Rick Reilly Shuts Down Journalism School, Pisses On Journalism's Corpse, Makes Some Shit Up About MLK

Rick Reilly returned yesterday to the University of Colorado's J-School to deliver a speech to graduates. A 1981 alumni himself, Reilly sent out the last pure CU journalism grads, as the program converts to "journalism plus" next year. Gathered from reports by the Denver Post and Daily Camera, here are some of the words of wisdom he imparted:

"When you get out there, all I ask is that you: DON'T WRITE FOR FREE! Nobody asks strippers to strip for free, doctors to doctor for free or professors to profess for free. Have some pride! What you know how to do now is a skill that 99.9 percent of the people don't have. If you do it for free, they won't respect you in the morning. Or the next day. Or the day after that. You sink everybody's boat in the harbor, not just yours. So just DON'T!"

"And don't ever use the word 'enjoy.' Ever."

A professor back in college told him that he was too good for sportswriting.

"I look at my tax return this year and say, 'Pfft, no I'm not," Reilly said.

He told graduates that journalism will always be relevant, and the "digital house of cards will fold" without trained professionals to dig up documents, check facts, interview people and write well. Bloggers who hold down couch springs in their mothers' basements and write for a few people, he said, aren't carrying out those duties.

"One of my rules is to write sentences that have never been uttered before in the history of the English language. . . . So when you get out there, say things people have NEVER said before, like: 'Tiger, I'd like you to meet my sister.' 'Brett Favre has finally made up his mind.'"

Young journalists, the biggest present you give yourselves as you head out into the workplace is to NEVER FUCKING LISTEN TO RICK REILLY. His big advice about not writing sentences people have already read? Reilly has made a career of writing sentences people have already read. Here are a few selected instances of Reilly's never-before-uttered sentences.

Foreword to The Best American Sports Writing 2002:

Never Write a Sentence You've Already Read.

That was said by Oscar Wilde, but it's still the best way to make words jump off the page and squirt grapefruit juice in the reader's face. Why write: "He beat the crap out of the guy" when it's so much more fun to write: "He turned the guy into six feet of lumps"?

Interview with Dan Patrick, June 13, 2007:

Patrick: "How about the column, ‘Things that you will never see,' and you wrote an entire column on that?"

Reilly: "Oh yeah, sorry. That was pretty good. Thank you."

Patrick: "OK, so you stole that."

Reilly: "No. I changed it to ‘Sentences that have never been uttered.'"

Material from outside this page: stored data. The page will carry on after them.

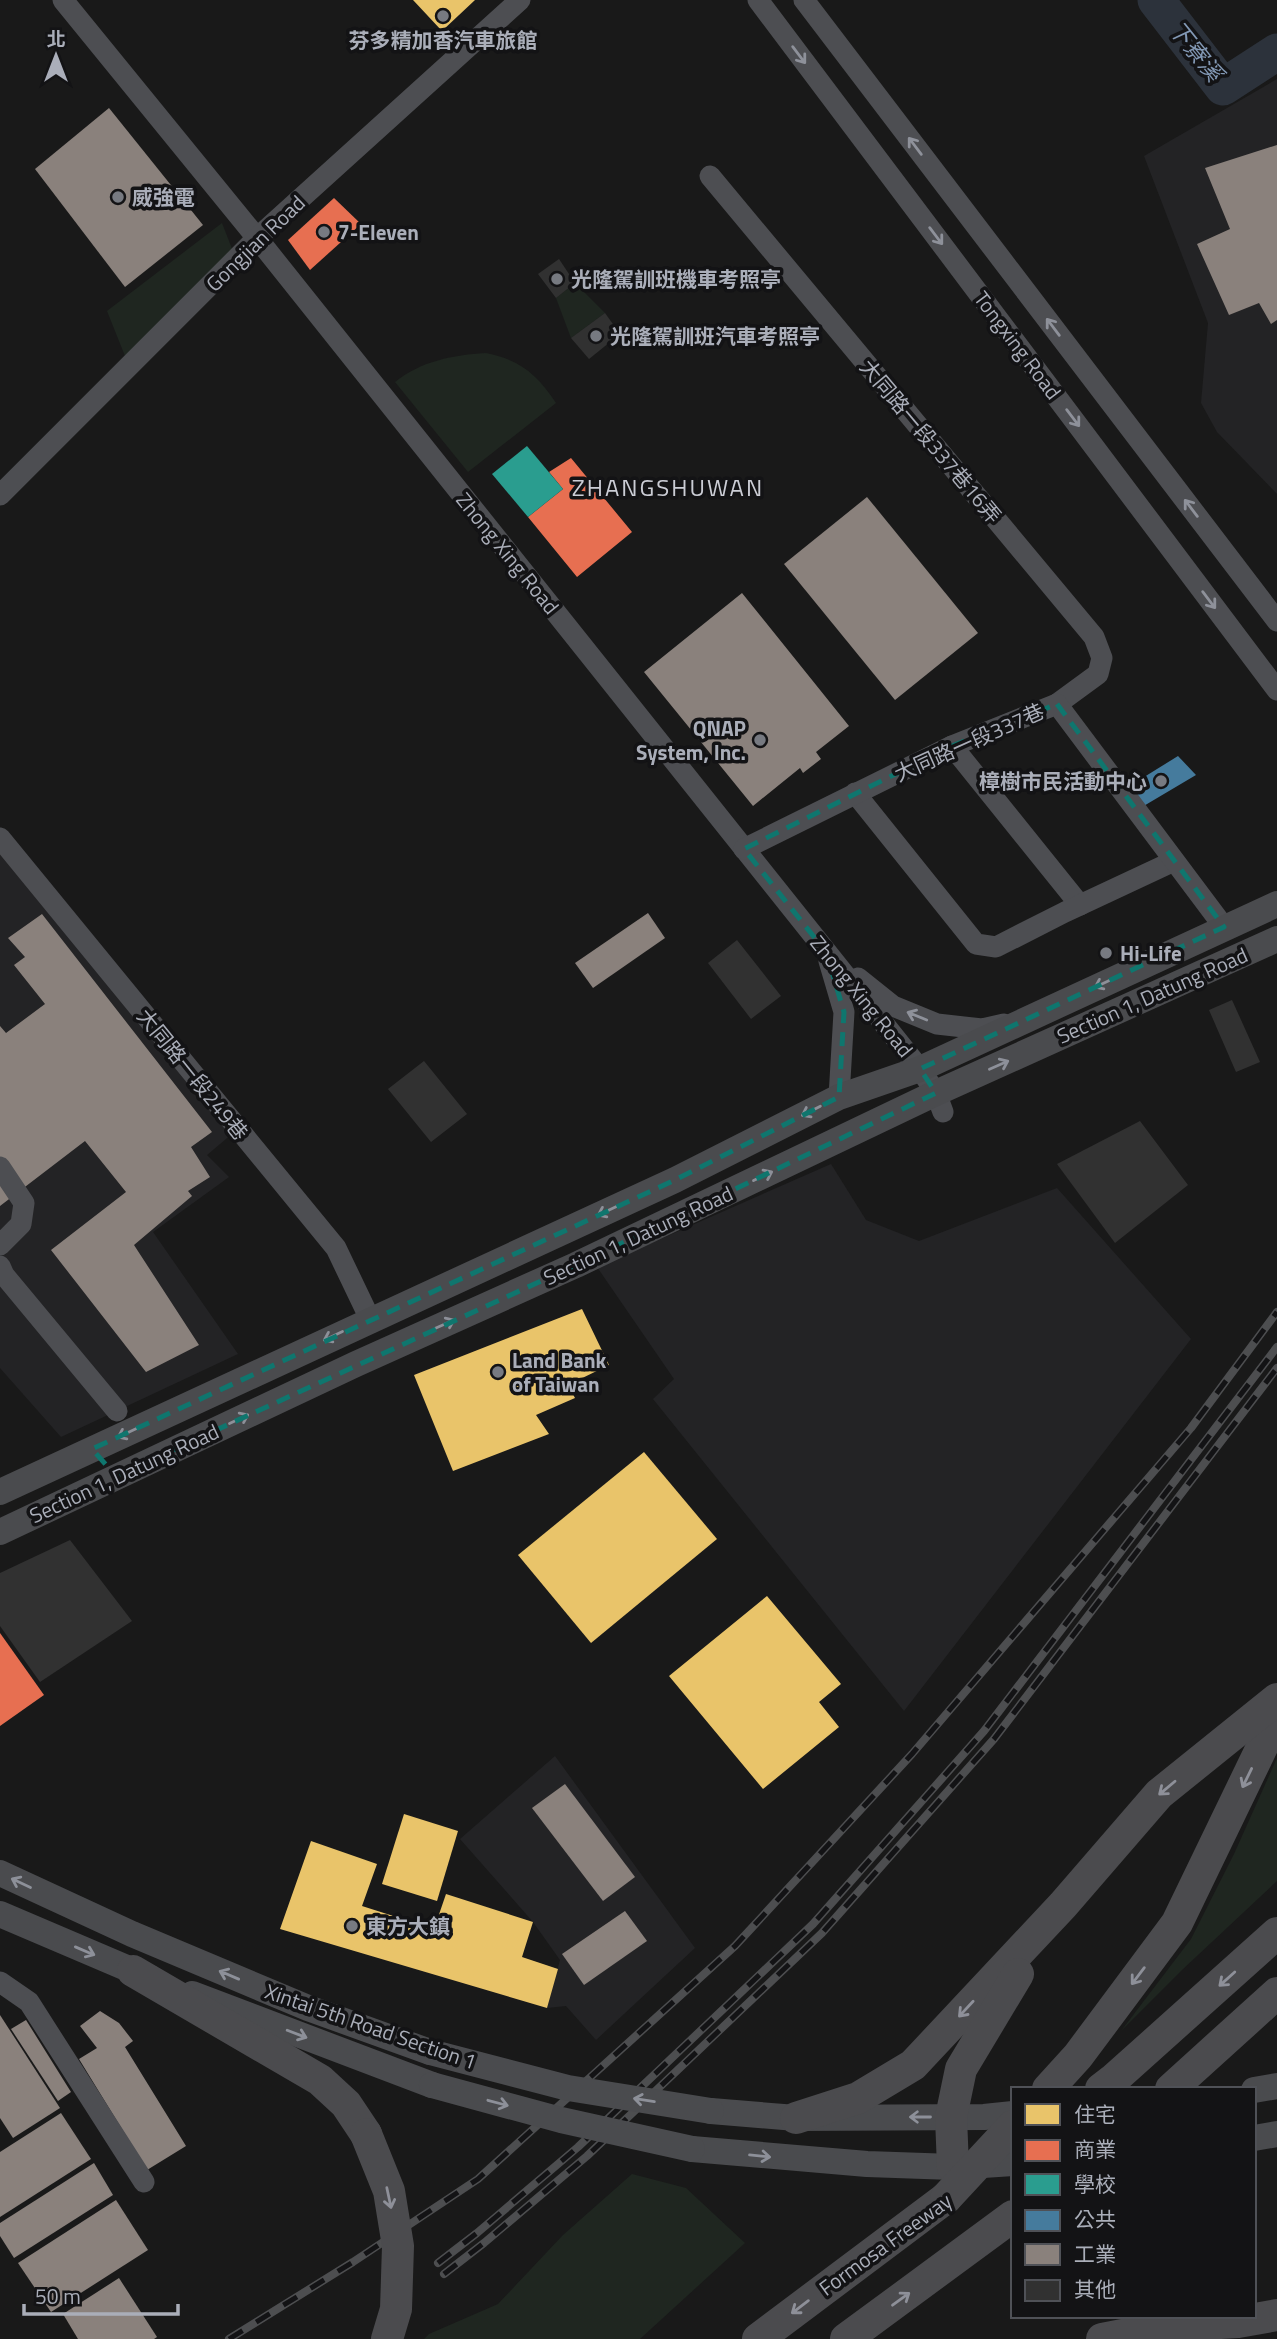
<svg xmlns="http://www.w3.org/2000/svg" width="1277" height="2339" font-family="'Titillium Web','Noto Sans TC',sans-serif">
<rect width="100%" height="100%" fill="#191919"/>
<!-- built -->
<g fill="#232325">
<path d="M1277 79V494L1217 432 1201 403 1208 323 1144 156Z"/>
<path d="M0 848 233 1133 207 1155 229 1177 153 1232 238 1354 61 1437 0 1368Z"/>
<path d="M831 1164 866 1220 919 1241 1057 1188 1191 1339 904 1711 653 1399 674 1379 597 1267Z"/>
<path d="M555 1756 695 1948 596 2040 566 2006 547 2008 560 1960 533 1922 460 1839Z"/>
</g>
<!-- green -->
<g fill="#1f2620">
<path d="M222 223 236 259 129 366 107 311Z"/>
<path d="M575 283 605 313 571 338 556 298Z"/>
<path d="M486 353C520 360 537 374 556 403L468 472 395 382C421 361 453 355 486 353Z"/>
<path d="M1277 1758V1881L1182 1970 1121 2031 1191 1939 1234 1854Z"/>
<path d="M632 2174 686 2188 745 2243 640 2339H424L429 2334 498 2304 563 2235Z"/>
</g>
<!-- homes -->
<g fill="#e9c46a">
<path d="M413 0H475L442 31Z"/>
<path d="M582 1309 609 1365 568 1385 575 1398 536 1415 549 1434 453 1471 414 1375Z"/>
<path d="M644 1452 717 1539 591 1643 518 1555Z"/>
<path d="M767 1596 841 1684 819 1702 839 1727 763 1789 669 1676Z"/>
<path d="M404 1814 458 1831 437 1901 382 1884Z"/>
<path d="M311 1841 377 1864 362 1906 434 1929 446 1894 533 1922 522 1957 558 1969 547 2008 280 1929Z"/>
</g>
<!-- shops -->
<g fill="#e76f51">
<path d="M334 198 361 224 310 270 288 240Z"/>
<path d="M571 458 632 532 577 577 528 517 563 489 549 472Z"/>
<path d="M0 1633 44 1695 0 1726Z"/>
</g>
<!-- schools -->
<path fill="#2a9d8f" d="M527 446 563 489 528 517 492 474Z"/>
<!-- public -->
<path fill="#457b9d" d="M1178 756 1196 775 1142 807 1128 787Z"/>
<!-- industry -->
<g fill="#8a817c">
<path d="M109 108 203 225 125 287 35 169Z"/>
<path d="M1277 145V320L1271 324 1259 303 1229 315 1197 244 1230 229 1205 168Z"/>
<path d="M867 497 978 633 895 700 784 564Z"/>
<path d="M742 593 849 726 816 752 821 759 803 773 800 768 753 806 644 672Z"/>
<path d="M648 913 665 938 593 988 575 963Z"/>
<path d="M42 914 212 1132 191 1147 210 1177 188 1191 192 1196 134 1245 199 1345 146 1372 51 1250 126 1192 85 1141 0 1206V1026L6 1033 45 1004 14 965 25 957 8 938Z"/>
<path d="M565 1784 635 1877 603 1901 532 1808Z"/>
<path d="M625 1911 647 1941 584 1985 562 1954Z"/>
<path d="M100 2011 119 2023 133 2041 125 2047 186 2146 147 2170 79 2059 97 2048 80 2026Z"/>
<path d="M0 2015 60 2108 13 2138 0 2118Z"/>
<path d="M26 2020 71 2092 58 2101 11 2029Z"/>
<path d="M61 2113 91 2159 0 2217V2152Z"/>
<path d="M94 2163 113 2195 14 2258 0 2236V2223Z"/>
<path d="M116 2200 148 2250 51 2312 18 2263Z"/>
<path d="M119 2278 157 2337 154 2339H78L63 2314Z"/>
</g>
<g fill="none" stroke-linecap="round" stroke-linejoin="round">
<!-- river -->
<path stroke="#2c323b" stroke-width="37" d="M1156 0 1223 87 1277 52"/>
</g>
<!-- building -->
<g fill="#313131">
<path d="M559 259 575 283 556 298 538 274Z"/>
<path d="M605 313 620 334 589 359 571 338Z"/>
<path d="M737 940 781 996 751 1019 708 963Z"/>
<path d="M1232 1000 1260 1062 1236 1072 1209 1010Z"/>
<path d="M424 1061 467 1114 431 1142 388 1089Z"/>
<path d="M1140 1121 1188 1185 1115 1243 1057 1164Z"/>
<path d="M70 1540 132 1621 40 1682 0 1626V1573Z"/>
</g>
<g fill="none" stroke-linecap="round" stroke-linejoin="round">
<!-- minor -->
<g stroke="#4d4e52" stroke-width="21">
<path d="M63 0 257 238 920 1069 936 1093 943 1112"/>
<path d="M758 0 1277 690"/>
<path d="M804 0 1277 621"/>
<path d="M710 176 1094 637 1102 658 1098 674 1057 704"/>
<path d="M0 495 257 238 520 0"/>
<path d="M952 746 1080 905"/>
<path d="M855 793 976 944 996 947 1065 912 1174 861"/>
<path d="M0 838 336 1248 370 1319"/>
<path d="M744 849 952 746 1057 704 1224 927"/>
<path d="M829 961 844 1012 839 1097"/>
<path d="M858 978 893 1006 937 1024 982 1029 1004 1024"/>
<path d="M0 1167 24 1203 21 1224 0 1245"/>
<path d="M0 1266 4 1275 117 1411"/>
<path d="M0 1982 29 2002 144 2182"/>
</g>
<!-- major -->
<g stroke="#4a4b4e" stroke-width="26">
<path d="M0 1492 675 1180 839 1097 920 1069 1277 904"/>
<path d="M0 1532 356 1364 576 1265 936 1093 1277 939"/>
<path d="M0 1873 132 1934 308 2008 430 2052"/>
<path d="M0 1914 150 1978"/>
<path d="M192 1994 432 2085"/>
<path d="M1254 2090 1277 2086"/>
<path d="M711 2111 796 2118 984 2117 1013 2114"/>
<path d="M1254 2138 1277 2134"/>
<path d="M692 2149 867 2164 953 2167 1013 2163"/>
</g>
<!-- highway -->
<g stroke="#4b4b4e" stroke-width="32">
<path d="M133 1971 320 2080 346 2104 366 2134"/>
<path d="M1048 2089 1078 2056 1177 1923 1277 1716"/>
<path d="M1101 2089 1114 2079 1277 1933"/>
<path d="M1171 2089 1277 1993"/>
<path d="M796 2118 858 2098 913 2065 1063 1905 1159 1794 1277 1699"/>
<path d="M953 2167 951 2117 961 2069 1018 1974"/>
<path d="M758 2339 946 2198"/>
<path d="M846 2339 1013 2216"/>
<path d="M1102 2339 1169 2326 1238 2322 1277 2315"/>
</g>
<!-- rail casing -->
<g stroke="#4d4e50" stroke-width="8">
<g id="rail">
<path d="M438 2263 477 2233 578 2147 813 1924 984 1731 1277 1347"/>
<path d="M444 2274 484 2243 587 2156 822 1933 994 1739 1277 1368"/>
<path d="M229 2339 353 2262 478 2179 735 1946 912 1754 1191 1428 1277 1312"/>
</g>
</g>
<!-- rail -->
<use href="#rail" stroke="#131315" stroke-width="5" stroke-dasharray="16" stroke-linecap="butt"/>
<!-- major-bridge -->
<g stroke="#4a4b4e" stroke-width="26">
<path d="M430 2052 568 2088 711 2111"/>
<path d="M432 2085 561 2120 692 2149"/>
</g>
<!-- highway-bridge -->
<g stroke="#4b4b4e" stroke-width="32">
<path d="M366 2134 389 2191 398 2246 396 2309 387 2339"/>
<path d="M946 2198 1013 2126"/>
</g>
</g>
<!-- one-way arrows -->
<defs><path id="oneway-shaft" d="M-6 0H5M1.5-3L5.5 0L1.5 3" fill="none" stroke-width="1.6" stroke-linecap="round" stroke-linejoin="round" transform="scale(1.75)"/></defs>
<g stroke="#8e919a">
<use href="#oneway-shaft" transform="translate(799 55) rotate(53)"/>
<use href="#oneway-shaft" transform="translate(915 146) rotate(-127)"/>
<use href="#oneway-shaft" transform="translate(936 236) rotate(53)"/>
<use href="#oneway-shaft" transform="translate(1053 327) rotate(-127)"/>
<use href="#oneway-shaft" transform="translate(1073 418) rotate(53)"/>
<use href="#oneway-shaft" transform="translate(1191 508) rotate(-127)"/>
<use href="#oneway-shaft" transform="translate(1209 600) rotate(53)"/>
<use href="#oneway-shaft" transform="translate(917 1016) rotate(-158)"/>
</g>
<g stroke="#8d9099">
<use href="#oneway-shaft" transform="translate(1104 983) rotate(155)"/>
<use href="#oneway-shaft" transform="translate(999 1065) rotate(-24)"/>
<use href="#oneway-shaft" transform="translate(811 1111) rotate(153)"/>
<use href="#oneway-shaft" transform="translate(763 1176) rotate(-26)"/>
<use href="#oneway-shaft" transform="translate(607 1211) rotate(155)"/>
<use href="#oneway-shaft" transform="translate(445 1324) rotate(-24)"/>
<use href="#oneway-shaft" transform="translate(333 1336) rotate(155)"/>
<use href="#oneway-shaft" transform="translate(239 1419) rotate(-25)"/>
<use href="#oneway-shaft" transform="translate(127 1433) rotate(155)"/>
<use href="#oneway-shaft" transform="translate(21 1883) rotate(-155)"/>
<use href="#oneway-shaft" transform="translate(85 1951) rotate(23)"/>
<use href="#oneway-shaft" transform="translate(229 1975) rotate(-157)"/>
<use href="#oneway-shaft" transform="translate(297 2034) rotate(21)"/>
<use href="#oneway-shaft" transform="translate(644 2100) rotate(-171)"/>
<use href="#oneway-shaft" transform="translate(498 2103) rotate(15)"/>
<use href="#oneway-shaft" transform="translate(920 2117) rotate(180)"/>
<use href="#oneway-shaft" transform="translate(760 2156) rotate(6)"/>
</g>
<g stroke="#8e9099">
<use href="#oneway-shaft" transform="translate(1247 1778) rotate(116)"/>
<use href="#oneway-shaft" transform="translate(1167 1788) rotate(140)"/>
<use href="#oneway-shaft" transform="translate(1138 1976) rotate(127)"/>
<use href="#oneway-shaft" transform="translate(1227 1979) rotate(138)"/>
<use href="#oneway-shaft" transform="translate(966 2009) rotate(133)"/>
<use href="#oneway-shaft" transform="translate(389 2198) rotate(78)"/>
<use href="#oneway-shaft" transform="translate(901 2299) rotate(-36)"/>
<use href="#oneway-shaft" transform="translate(800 2307) rotate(143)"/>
</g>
<!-- marked area -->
<path fill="none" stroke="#0f766e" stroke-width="5" stroke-dasharray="14 9" stroke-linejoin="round" d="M1057 704 1224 927 920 1069 936 1093 576 1265 116 1476 92 1449 675 1180 839 1097 844 1012 826 952 744 849 952 746Z"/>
<!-- markers -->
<g fill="#777a81" stroke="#131315" stroke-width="2.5">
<circle cx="443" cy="16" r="7"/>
<circle cx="118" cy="197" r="7"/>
<circle cx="324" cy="232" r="7"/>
<circle cx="557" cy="279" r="7"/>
<circle cx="596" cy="336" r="7"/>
<circle cx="760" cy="740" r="7"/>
<circle cx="1161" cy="781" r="7"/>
<circle cx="1106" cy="953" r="7"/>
<circle cx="498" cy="1372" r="7"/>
<circle cx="352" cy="1926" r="7"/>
</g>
<g text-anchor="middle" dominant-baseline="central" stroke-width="7" stroke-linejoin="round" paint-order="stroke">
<!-- poi labels -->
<g font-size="21" font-weight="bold" fill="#aaaeb9" stroke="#131315" text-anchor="start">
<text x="443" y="40" text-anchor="middle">芬多精加香汽車旅館</text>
<text x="132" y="197">威強電</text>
<text x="338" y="232">7-Eleven</text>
<text x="571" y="279">光隆駕訓班機車考照亭</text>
<text x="610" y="336">光隆駕訓班汽車考照亭</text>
<text x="746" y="728" text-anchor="end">QNAP<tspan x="746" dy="24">System, Inc.</tspan></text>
<text x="1147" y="781" text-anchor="end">樟樹市民活動中心</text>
<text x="1120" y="953">Hi-Life</text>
<text x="512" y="1360">Land Bank<tspan x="512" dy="24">of Taiwan</tspan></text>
<text x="366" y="1926">東方大鎮</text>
</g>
<!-- street labels -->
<g font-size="21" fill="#aaaeb9" stroke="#131315">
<text transform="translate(255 243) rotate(-44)">Gongjian Road</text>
<text transform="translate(1018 345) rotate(53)">Tongxing Road</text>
<text transform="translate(931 441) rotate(50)">大同路一段337巷16弄</text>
<text transform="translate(508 553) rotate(51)">Zhong Xing Road</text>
<text transform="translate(969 742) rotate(-24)">大同路一段337巷</text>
<text transform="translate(1152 995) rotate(-24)">Section 1, Datung Road</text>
<text transform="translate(862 996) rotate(51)">Zhong Xing Road</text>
<text transform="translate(193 1074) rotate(51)">大同路一段249巷</text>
<text transform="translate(638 1235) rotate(-25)">Section 1, Datung Road</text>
<text transform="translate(124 1473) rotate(-25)">Section 1, Datung Road</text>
<text transform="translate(371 2026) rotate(19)">Xintai 5th Road Section 1</text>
<text transform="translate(885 2244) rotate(-36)">Formosa Freeway</text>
</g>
<!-- water labels -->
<g font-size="23" font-style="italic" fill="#8298b4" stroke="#131315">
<text transform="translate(1196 51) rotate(51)">下寮溪</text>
</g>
<!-- quarter labels -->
<g font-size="24" letter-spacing="2" fill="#cbcdd5" stroke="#131315">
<text x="668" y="487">ZHANGSHUWAN</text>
</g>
</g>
<!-- legend -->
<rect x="1011" y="2087" width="245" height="231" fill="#131315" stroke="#4f5157" stroke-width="2"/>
<rect x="1025" y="2104" width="35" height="21" fill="#e9c46a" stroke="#4f5157" stroke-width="2"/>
<text x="1074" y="2122" font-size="21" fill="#aaaeb9">住宅</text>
<rect x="1025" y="2140" width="35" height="21" fill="#e76f51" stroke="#4f5157" stroke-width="2"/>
<text x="1074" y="2157" font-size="21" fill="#aaaeb9">商業</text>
<rect x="1025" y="2174" width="35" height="21" fill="#2a9d8f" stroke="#4f5157" stroke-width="2"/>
<text x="1074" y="2192" font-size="21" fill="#aaaeb9">學校</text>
<rect x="1025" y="2210" width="35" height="21" fill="#457b9d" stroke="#4f5157" stroke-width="2"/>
<text x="1074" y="2227" font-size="21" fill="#aaaeb9">公共</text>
<rect x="1025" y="2244" width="35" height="21" fill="#8a817c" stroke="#4f5157" stroke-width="2"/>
<text x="1074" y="2262" font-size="21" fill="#aaaeb9">工業</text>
<rect x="1025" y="2280" width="35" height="21" fill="#313131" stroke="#4f5157" stroke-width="2"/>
<text x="1074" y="2297" font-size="21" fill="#aaaeb9">其他</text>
<!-- north arrow -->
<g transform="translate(56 56)" stroke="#131315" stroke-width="5" paint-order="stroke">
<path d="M0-5L12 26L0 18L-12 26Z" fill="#aaaeb9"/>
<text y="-10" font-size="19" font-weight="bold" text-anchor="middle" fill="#aaaeb9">北</text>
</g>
<!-- scale -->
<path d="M24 2304v10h154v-10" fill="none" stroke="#aaaeb9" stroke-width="3.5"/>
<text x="35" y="2304" font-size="21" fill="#aaaeb9" stroke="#131315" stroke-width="5" paint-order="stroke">50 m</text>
</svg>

Interview with Neil Best, February 20, 2009:

"I've been doing this for 30 years and my No. 1 goal in writing is to never write a sentence you've already read...
"I don't know if the guy wants me to just write sentences that everybody's already read..."

SportsNation chat on ESPN.com, April 22, 2009:

My #1 rule is something Oscar Wilde once said: "Never write a sentence you've already read."

Letter to an aspiring writer, 2011:

I emailed Rick from SI for writing advice and he gave me something great. He said, "never write a line you've already read."

No, journalism will always need "trained professionals to check facts and write well," trained professionals like Rick Reilly who traffic in recycled material and fake MLK quotes. Reilly was on Colin Cowherd's show yesterday, and had this exchange:

Cowherd: Did you have a problem with Americans cheering for the death, even if it's for an evil guy like Osama Bin Laden?

Reilly: Well, I immediately thought of Martin Luther King, I think it was him, who said, 'No matter what, no matter if it's...even if it's my most hated enemy, I will never cheer for a death." That's the first thing I thought.

It's unlikely that the King quote was Reilly first thought, because it wasn't a King quote at all. He, like the rest of us holding down couch springs in our mothers' basements (at least the fourth time he's used that reference, by the way), saw it on Twitter and unthinkingly parroted it. Unfortunately for Reilly, by the time he was parroting it on the radio, the quote had already been thoroughly debunked.

That's "journalism plus," people.

One of the sprightly CU grads was thrilled with Reilly's speech, telling a reporter, "[Reilly] has been around a lot so he really has a lot to teach about writing."

Now that's a sentence we definitely haven't read before.